## Task details:
Please convert the data below into a JSON list of strings, one string per line, skipping any blank lines.

Excerpt from a data file
* * * * * * *
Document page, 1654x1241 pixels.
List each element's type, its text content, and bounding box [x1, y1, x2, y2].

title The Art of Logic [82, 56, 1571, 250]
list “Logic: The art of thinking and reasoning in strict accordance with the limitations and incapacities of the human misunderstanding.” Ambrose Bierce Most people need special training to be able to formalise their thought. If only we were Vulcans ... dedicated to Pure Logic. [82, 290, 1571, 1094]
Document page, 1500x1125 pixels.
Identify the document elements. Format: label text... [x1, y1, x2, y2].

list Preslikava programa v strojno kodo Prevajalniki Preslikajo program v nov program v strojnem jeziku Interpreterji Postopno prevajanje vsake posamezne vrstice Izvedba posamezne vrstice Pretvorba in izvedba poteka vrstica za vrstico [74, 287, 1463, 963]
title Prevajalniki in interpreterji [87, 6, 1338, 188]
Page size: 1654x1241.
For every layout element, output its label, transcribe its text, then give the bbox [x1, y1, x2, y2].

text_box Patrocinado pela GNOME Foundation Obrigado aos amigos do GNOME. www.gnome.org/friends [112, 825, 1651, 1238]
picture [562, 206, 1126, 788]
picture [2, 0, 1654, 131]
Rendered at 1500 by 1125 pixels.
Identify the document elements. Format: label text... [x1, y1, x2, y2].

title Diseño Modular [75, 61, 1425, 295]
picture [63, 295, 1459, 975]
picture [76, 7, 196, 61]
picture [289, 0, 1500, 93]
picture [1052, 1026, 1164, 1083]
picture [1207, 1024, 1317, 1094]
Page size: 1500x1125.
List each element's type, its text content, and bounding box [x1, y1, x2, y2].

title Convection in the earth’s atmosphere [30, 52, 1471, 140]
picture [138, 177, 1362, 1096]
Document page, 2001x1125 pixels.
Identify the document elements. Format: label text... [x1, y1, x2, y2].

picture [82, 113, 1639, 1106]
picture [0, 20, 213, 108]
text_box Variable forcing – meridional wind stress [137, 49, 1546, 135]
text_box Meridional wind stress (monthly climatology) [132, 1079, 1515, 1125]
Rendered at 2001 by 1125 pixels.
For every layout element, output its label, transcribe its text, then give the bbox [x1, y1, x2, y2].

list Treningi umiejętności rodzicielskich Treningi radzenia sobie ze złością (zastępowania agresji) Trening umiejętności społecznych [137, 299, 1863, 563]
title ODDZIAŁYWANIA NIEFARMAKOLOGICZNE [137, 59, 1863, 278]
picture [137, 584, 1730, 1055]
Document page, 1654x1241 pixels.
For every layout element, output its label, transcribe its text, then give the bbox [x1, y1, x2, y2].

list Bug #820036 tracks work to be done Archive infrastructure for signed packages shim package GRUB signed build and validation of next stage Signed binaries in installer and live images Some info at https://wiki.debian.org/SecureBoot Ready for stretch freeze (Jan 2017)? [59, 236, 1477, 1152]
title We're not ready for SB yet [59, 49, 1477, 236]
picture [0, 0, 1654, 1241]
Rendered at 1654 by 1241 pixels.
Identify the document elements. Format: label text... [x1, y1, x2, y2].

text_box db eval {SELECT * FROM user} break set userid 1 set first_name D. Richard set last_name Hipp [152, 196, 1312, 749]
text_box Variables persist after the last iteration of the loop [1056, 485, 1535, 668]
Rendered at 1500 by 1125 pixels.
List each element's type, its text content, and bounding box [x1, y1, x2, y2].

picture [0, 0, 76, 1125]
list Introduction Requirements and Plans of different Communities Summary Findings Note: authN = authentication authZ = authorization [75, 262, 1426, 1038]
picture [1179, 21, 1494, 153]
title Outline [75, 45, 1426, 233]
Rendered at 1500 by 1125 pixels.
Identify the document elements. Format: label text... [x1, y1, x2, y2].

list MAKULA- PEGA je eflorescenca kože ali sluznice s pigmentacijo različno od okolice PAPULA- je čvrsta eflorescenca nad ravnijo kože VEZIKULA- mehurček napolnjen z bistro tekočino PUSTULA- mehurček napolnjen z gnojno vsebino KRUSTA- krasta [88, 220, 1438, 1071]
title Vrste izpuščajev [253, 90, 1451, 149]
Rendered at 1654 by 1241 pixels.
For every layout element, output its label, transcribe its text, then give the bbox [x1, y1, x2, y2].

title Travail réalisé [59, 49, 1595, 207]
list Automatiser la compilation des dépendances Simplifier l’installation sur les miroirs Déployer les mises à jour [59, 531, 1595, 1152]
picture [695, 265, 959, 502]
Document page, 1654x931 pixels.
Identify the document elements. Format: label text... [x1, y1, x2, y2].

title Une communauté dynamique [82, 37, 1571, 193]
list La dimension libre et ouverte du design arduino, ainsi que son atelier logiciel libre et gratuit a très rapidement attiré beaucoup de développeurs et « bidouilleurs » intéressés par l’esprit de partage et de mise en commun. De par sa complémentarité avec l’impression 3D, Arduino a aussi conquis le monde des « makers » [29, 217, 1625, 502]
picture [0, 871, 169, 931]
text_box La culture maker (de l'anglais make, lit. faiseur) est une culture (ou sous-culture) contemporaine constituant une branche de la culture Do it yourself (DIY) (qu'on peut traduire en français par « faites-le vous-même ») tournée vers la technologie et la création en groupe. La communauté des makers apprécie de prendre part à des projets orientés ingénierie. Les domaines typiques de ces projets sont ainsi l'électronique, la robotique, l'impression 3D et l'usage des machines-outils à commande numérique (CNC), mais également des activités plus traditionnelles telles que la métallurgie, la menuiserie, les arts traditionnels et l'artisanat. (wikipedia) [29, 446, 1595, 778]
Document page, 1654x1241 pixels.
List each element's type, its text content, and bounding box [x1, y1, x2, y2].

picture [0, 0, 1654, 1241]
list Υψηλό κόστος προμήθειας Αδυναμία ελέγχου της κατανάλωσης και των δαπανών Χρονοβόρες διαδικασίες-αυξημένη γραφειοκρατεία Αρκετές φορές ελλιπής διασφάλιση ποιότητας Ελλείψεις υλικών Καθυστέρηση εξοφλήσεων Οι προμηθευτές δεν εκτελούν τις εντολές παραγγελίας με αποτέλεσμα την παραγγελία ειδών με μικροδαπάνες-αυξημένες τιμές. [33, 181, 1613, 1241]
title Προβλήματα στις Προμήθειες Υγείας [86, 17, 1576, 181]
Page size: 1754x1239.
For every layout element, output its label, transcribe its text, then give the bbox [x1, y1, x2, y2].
* * * * * * *
## Task solution:
[
  "Document page, 1654x1241 pixels.",
  "List each element's type, its text content, and bounding box [x1, y1, x2, y2].",
  "title The Art of Logic [82, 56, 1571, 250]",
  "list “Logic: The art of thinking and reasoning in strict accordance with the limitations and incapacities of the human misunderstanding.” Ambrose Bierce Most people need special training to be able to formalise their thought. If only we were Vulcans ... dedicated to Pure Logic. [82, 290, 1571, 1094]",
  "Document page, 1500x1125 pixels.",
  "Identify the document elements. Format: label text... [x1, y1, x2, y2].",
  "list Preslikava programa v strojno kodo Prevajalniki Preslikajo program v nov program v strojnem jeziku Interpreterji Postopno prevajanje vsake posamezne vrstice Izvedba posamezne vrstice Pretvorba in izvedba poteka vrstica za vrstico [74, 287, 1463, 963]",
  "title Prevajalniki in interpreterji [87, 6, 1338, 188]",
  "Page size: 1654x1241.",
  "For every layout element, output its label, transcribe its text, then give the bbox [x1, y1, x2, y2].",
  "text_box Patrocinado pela GNOME Foundation Obrigado aos amigos do GNOME. www.gnome.org/friends [112, 825, 1651, 1238]",
  "picture [562, 206, 1126, 788]",
  "picture [2, 0, 1654, 131]",
  "Rendered at 1500 by 1125 pixels.",
  "Identify the document elements. Format: label text... [x1, y1, x2, y2].",
  "title Diseño Modular [75, 61, 1425, 295]",
  "picture [63, 295, 1459, 975]",
  "picture [76, 7, 196, 61]",
  "picture [289, 0, 1500, 93]",
  "picture [1052, 1026, 1164, 1083]",
  "picture [1207, 1024, 1317, 1094]",
  "Page size: 1500x1125.",
  "List each element's type, its text content, and bounding box [x1, y1, x2, y2].",
  "title Convection in the earth’s atmosphere [30, 52, 1471, 140]",
  "picture [138, 177, 1362, 1096]",
  "Document page, 2001x1125 pixels.",
  "Identify the document elements. Format: label text... [x1, y1, x2, y2].",
  "picture [82, 113, 1639, 1106]",
  "picture [0, 20, 213, 108]",
  "text_box Variable forcing – meridional wind stress [137, 49, 1546, 135]",
  "text_box Meridional wind stress (monthly climatology) [132, 1079, 1515, 1125]",
  "Rendered at 2001 by 1125 pixels.",
  "For every layout element, output its label, transcribe its text, then give the bbox [x1, y1, x2, y2].",
  "list Treningi umiejętności rodzicielskich Treningi radzenia sobie ze złością (zastępowania agresji) Trening umiejętności społecznych [137, 299, 1863, 563]",
  "title ODDZIAŁYWANIA NIEFARMAKOLOGICZNE [137, 59, 1863, 278]",
  "picture [137, 584, 1730, 1055]",
  "Document page, 1654x1241 pixels.",
  "For every layout element, output its label, transcribe its text, then give the bbox [x1, y1, x2, y2].",
  "list Bug #820036 tracks work to be done Archive infrastructure for signed packages shim package GRUB signed build and validation of next stage Signed binaries in installer and live images Some info at https://wiki.debian.org/SecureBoot Ready for stretch freeze (Jan 2017)? [59, 236, 1477, 1152]",
  "title We're not ready for SB yet [59, 49, 1477, 236]",
  "picture [0, 0, 1654, 1241]",
  "Rendered at 1654 by 1241 pixels.",
  "Identify the document elements. Format: label text... [x1, y1, x2, y2].",
  "text_box db eval {SELECT * FROM user} break set userid 1 set first_name D. Richard set last_name Hipp [152, 196, 1312, 749]",
  "text_box Variables persist after the last iteration of the loop [1056, 485, 1535, 668]",
  "Rendered at 1500 by 1125 pixels.",
  "List each element's type, its text content, and bounding box [x1, y1, x2, y2].",
  "picture [0, 0, 76, 1125]",
  "list Introduction Requirements and Plans of different Communities Summary Findings Note: authN = authentication authZ = authorization [75, 262, 1426, 1038]",
  "picture [1179, 21, 1494, 153]",
  "title Outline [75, 45, 1426, 233]",
  "Rendered at 1500 by 1125 pixels.",
  "Identify the document elements. Format: label text... [x1, y1, x2, y2].",
  "list MAKULA- PEGA je eflorescenca kože ali sluznice s pigmentacijo različno od okolice PAPULA- je čvrsta eflorescenca nad ravnijo kože VEZIKULA- mehurček napolnjen z bistro tekočino PUSTULA- mehurček napolnjen z gnojno vsebino KRUSTA- krasta [88, 220, 1438, 1071]",
  "title Vrste izpuščajev [253, 90, 1451, 149]",
  "Rendered at 1654 by 1241 pixels.",
  "For every layout element, output its label, transcribe its text, then give the bbox [x1, y1, x2, y2].",
  "title Travail réalisé [59, 49, 1595, 207]",
  "list Automatiser la compilation des dépendances Simplifier l’installation sur les miroirs Déployer les mises à jour [59, 531, 1595, 1152]",
  "picture [695, 265, 959, 502]",
  "Document page, 1654x931 pixels.",
  "Identify the document elements. Format: label text... [x1, y1, x2, y2].",
  "title Une communauté dynamique [82, 37, 1571, 193]",
  "list La dimension libre et ouverte du design arduino, ainsi que son atelier logiciel libre et gratuit a très rapidement attiré beaucoup de développeurs et « bidouilleurs » intéressés par l’esprit de partage et de mise en commun. De par sa complémentarité avec l’impression 3D, Arduino a aussi conquis le monde des « makers » [29, 217, 1625, 502]",
  "picture [0, 871, 169, 931]",
  "text_box La culture maker (de l'anglais make, lit. faiseur) est une culture (ou sous-culture) contemporaine constituant une branche de la culture Do it yourself (DIY) (qu'on peut traduire en français par « faites-le vous-même ») tournée vers la technologie et la création en groupe. La communauté des makers apprécie de prendre part à des projets orientés ingénierie. Les domaines typiques de ces projets sont ainsi l'électronique, la robotique, l'impression 3D et l'usage des machines-outils à commande numérique (CNC), mais également des activités plus traditionnelles telles que la métallurgie, la menuiserie, les arts traditionnels et l'artisanat. (wikipedia) [29, 446, 1595, 778]",
  "Document page, 1654x1241 pixels.",
  "List each element's type, its text content, and bounding box [x1, y1, x2, y2].",
  "picture [0, 0, 1654, 1241]",
  "list Υψηλό κόστος προμήθειας Αδυναμία ελέγχου της κατανάλωσης και των δαπανών Χρονοβόρες διαδικασίες-αυξημένη γραφειοκρατεία Αρκετές φορές ελλιπής διασφάλιση ποιότητας Ελλείψεις υλικών Καθυστέρηση εξοφλήσεων Οι προμηθευτές δεν εκτελούν τις εντολές παραγγελίας με αποτέλεσμα την παραγγελία ειδών με μικροδαπάνες-αυξημένες τιμές. [33, 181, 1613, 1241]",
  "title Προβλήματα στις Προμήθειες Υγείας [86, 17, 1576, 181]",
  "Page size: 1754x1239.",
  "For every layout element, output its label, transcribe its text, then give the bbox [x1, y1, x2, y2]."
]